The tape measure was positioned horizontally during the measurement. The measurement method involved measuring the distance (cm) the tape measure extended after the subject's maximum inhalation and the distance the tape measure retracted after the subject's maximum exhalation. Both upper and lower measurements followed the same procedure. The result value was calculated by measuring the difference in chest circumference at maximum inspiration and maximum expiration three times and calculating the average value, and was calculated as the difference in circumference formed at maximum inspiration and maximum expiration.
To measure respiratory function, a diagnostic spirometer (Pony FX, Italy) was used. To ensure accurate pulmonary function measurements, after providing participants with thorough explanations and demonstrations, the examination took place while they were seated on a bed with their hip joint flexed at a 90° angle. Pulmonary function testing was conducted according to the "2016 Pulmonary Function Test Guidelines" published as stipulated by the 2016 guidelines from the Korean Academy of Tuberculosis and Respiratory Diseases (Korean Academy of Tuberculosis and Respiratory Diseases, 2016). In order to prevent air from coming out of the nose, participants were seated in a relaxed position on a bed, they held a nose plug and a personal mouthpiece between their teeth, tightly sealing their lips around it for measurement. Following three calm breaths at rest, they were instructed to inhale maximally, followed by a forceful and rapid exhalation through the spirometer turbine. Additionally, participants were prompted to hold their breath for a duration of 7 seconds. For measurement, one demonstration and practice was performed, and a total of three measurements were taken, and the average value was used. The measured variables for this study were FEV1 (forced expiratory volume in 1 second), FVC (forced vital capacity), and PEF (peak expiratory flow rate).

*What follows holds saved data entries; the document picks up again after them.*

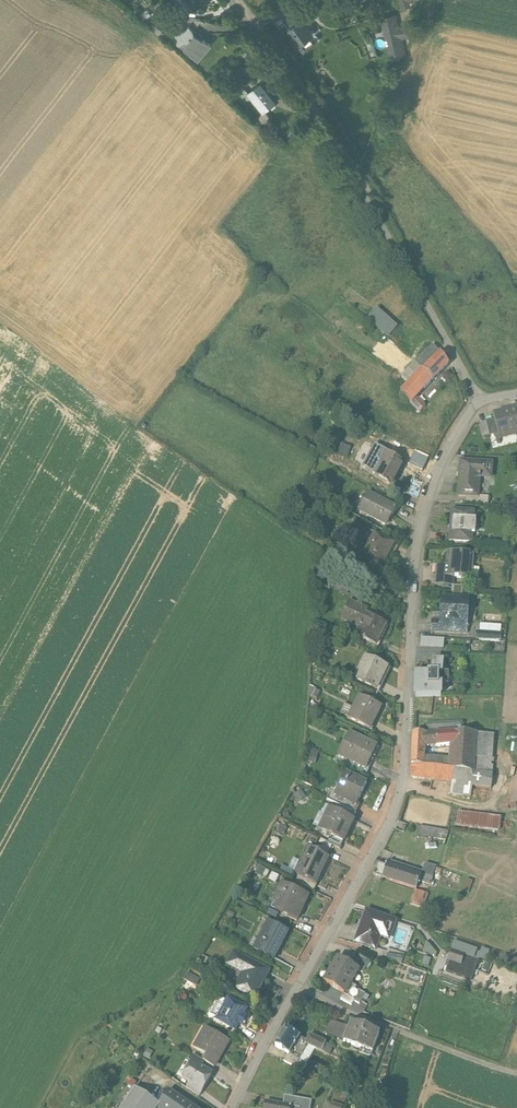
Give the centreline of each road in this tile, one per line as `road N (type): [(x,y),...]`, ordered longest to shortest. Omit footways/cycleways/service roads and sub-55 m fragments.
road 1 (residential): [(291,983),(398,800),(424,507),(455,434),(483,403)]
road 2 (residential): [(236,1),(339,157),(483,403)]
road 3 (unclassified): [(334,1004),(516,1070)]
road 4 (track): [(412,600),(283,519)]
road 5 (residential): [(232,1107),(291,983)]

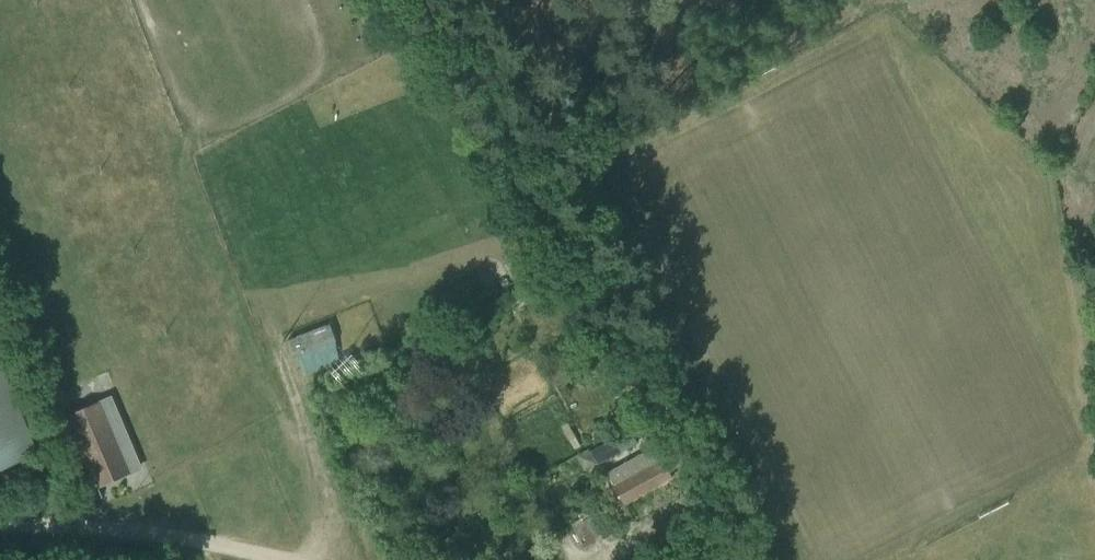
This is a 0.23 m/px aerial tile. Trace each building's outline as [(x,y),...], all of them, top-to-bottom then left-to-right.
[(288,338),(295,356),(337,340),(331,322),(288,338)] [(644,372),(637,359),(622,368),(629,380),(644,372)] [(36,452),(0,366),(0,466),(36,452)] [(555,382),(570,374),(566,366),(551,375),(555,382)] [(127,471),(98,402),(66,416),(95,484),(127,471)] [(681,465),(658,424),(648,430),(656,444),(607,471),(624,502),(673,475),(670,471),(681,465)] [(590,451),(597,464),(638,443),(631,429),(590,451)] [(585,547),(616,531),(603,507),(600,509),(597,504),(579,513),(582,518),(573,523),(585,547)]
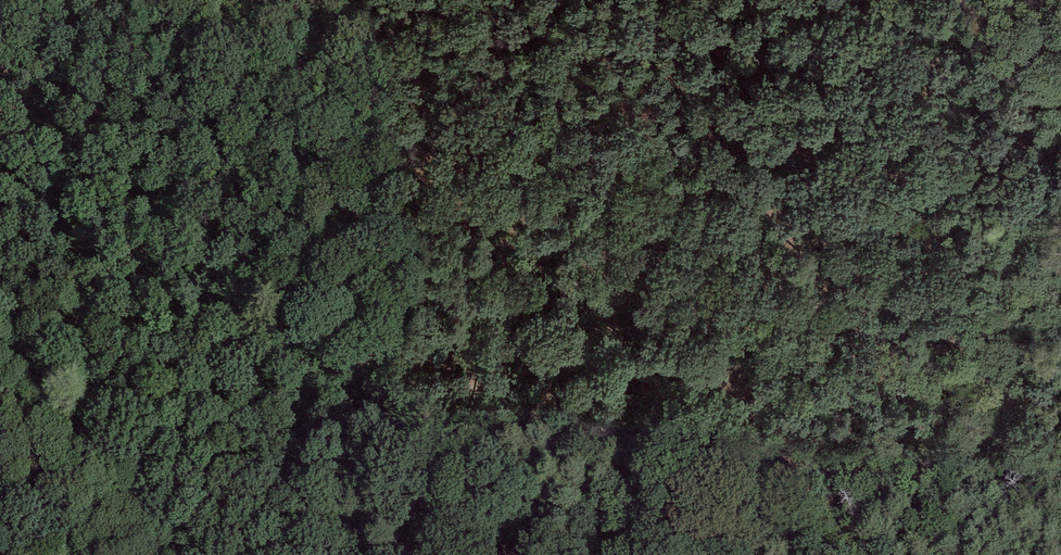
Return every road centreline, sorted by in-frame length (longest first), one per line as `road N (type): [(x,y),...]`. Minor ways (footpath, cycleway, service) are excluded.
road 1 (track): [(0,314),(356,353),(782,454),(858,456),(914,440),(956,415),(993,375),(1001,348),(1000,258),(1024,105),(1004,46),(967,0)]
road 2 (track): [(993,375),(970,341),(919,319),(866,315),(807,292),(689,198),(609,149),(540,128),(483,92),(203,0)]

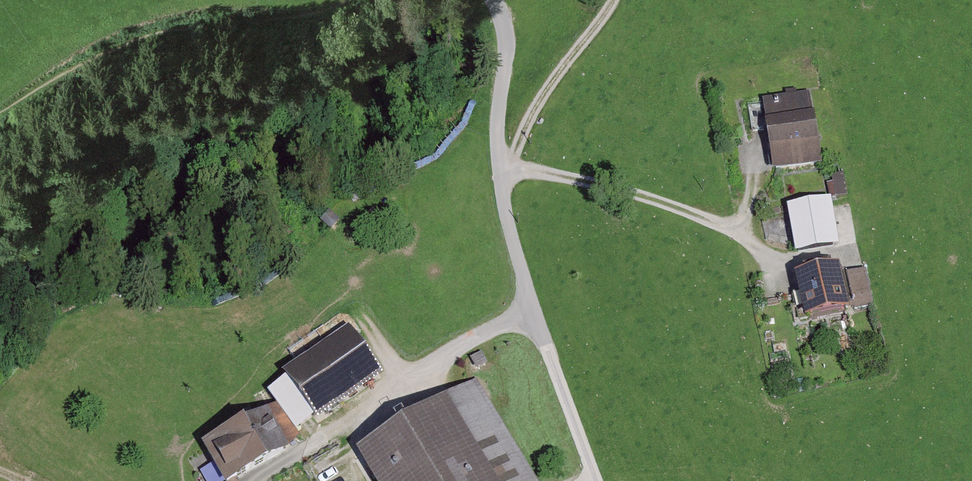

For the assessment of endurance, a 6-minute walking test was conducted. The 6-minute walking test is a method used to evaluate the endurance of stroke patients, measuring the maximum distance they can walk in 6 minutes. This test has shown high reliability in stroke patients (ICC=0.94)[20]. The assessment involved walking back and forth on a 20-meter long path marked with markers at 1-meter intervals for 6 minutes without any assistance. Time elapsed was indicated at 1, 3, 5 minutes, and the last 10 seconds to inform the subjects. The walking pace was adjusted to the patient's ability for self-paced walking. Additionally, to account for the subject's condition during walking, breaks were allowed for rest, and when ready, walking was resumed. Considering the patient's condition, the results of one measurement were used.
All statistical procedures and analyses in this study were performed using SPSS (Ver. 21, SPSS Inc., Chicago, IL, USA). The homogeneity of general characteristics such as gender, cause of onset, and affected side was examined through chi-square tests. Homogeneity of variables including height, weight, age, duration of illness, baseline dependent variables was tested using independent t-tests. Paired t-tests were employed to scrutinize intra-group variances pre and post training, while independent t-tests were utilized to investigate inter-group differences. The effects of training were evaluated by analyzing alterations in means using the change score. A significance threshold of α=0.05 was established for all statistical analyses.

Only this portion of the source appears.